Publication-Date: 10.09.2000 Publication: SMP
Author: Martin Wong
McDonald's denial angers activists
Byline: Martin Wong
McDONALD'S should start rehabilitation programmes for children from a Shenzhen
toy factory after the fast-food giant cut ties with it in the wake of child
labour revelations, rights groups say.
They are angry that an audit by the corporation following a Sunday Morning Post
investigation only found bad working practices and incomplete employee records.
The groups say McDonald's should help educate the children, who say they were
shunted out of the City Toys after the disclosures made in the Post's report.
The assistant director of the Christian Industrial Committee, Eli Chan Ka-wai,
said the group was furious at McDonald's insistence that its probe found no
evidence of child labour at the factory and four affiliated factories nearby.
All are subsidiaries of Hong Kong-based Pleasure Tech Holdings.
"This is not a sincere act to be taken by a giant corporation that has
integrity." he said.
"There is concrete, solid evidence that we and the media have collected on
child labour exploitation. We have the names of the children, their addresses,
how they were employed.
"But the company refuses to admit it and has never contacted us.
"They seem happy with `announced visits' to the plant and do not
demonstrate any sincerity and responsibility for the fact that underage workers
were sacked and evidence removed to escape investigation," Mr Chan said.
"It simply cut the contract with City Toys to evade its responsibility over
labour abuses.
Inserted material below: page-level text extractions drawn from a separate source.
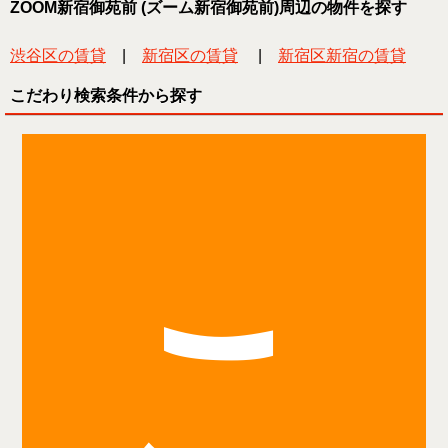
ZOOM新宿御苑前 (ズーム新宿御苑前)周辺の物件を探す
渋谷区の賃貸
|
新宿区の賃貸
|
新宿区新宿の賃貸
こだわり検索条件から探す
こ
It is intolerable."
Mr Chan said that last year a 15-year-old boy was found working in a Dongguan
factory making footwear for a transnational company.
He said the company immediately apologised and promised to educate to the boy
until he was 16.
He added that in similar fashion to claims made against City Toys, the boy had
used a fake ID card of which the factory was aware.
Apo Leong, executive director of the Asian Monitor Resource Centre, said there
had been similar cases in Bangladesh.
"After the incident, many child labourers were expelled from the factories
and were loitering in streets.
"With the help of some non-governmental organisations, including the
International Labour Organisation, schools were set up there to help the
children, with funding from the factories," he said.
Pressure groups have also called for compensation, overtime and travel
allowances for all the sacked workers.
They claimed City Toys was just the tip of the iceberg in terms of lax
monitoring by transnational corporations in the mainland.